- **EXERCISE DETAILS**: Set down word for word the lines that begin the entries and run through the line containing "Some problems with". Give nothing further.
= Beginning of Section =
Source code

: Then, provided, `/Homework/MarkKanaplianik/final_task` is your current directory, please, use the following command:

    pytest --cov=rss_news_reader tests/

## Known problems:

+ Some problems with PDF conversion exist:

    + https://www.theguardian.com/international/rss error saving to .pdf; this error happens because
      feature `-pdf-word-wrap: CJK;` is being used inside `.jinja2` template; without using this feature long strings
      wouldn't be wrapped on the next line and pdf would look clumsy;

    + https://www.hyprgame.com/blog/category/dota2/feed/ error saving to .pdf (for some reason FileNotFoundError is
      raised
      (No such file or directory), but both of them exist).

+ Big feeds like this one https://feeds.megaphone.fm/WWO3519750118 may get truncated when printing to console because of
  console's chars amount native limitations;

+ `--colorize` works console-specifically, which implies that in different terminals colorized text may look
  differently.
= End of Section =
- **YOUR RESPONSE**:
Source code

: Then, provided, `/Homework/MarkKanaplianik/final_task` is your current directory, please, use the following command:

    pytest --cov=rss_news_reader tests/

## Known problems:

+ Some problems with PDF conversion exist:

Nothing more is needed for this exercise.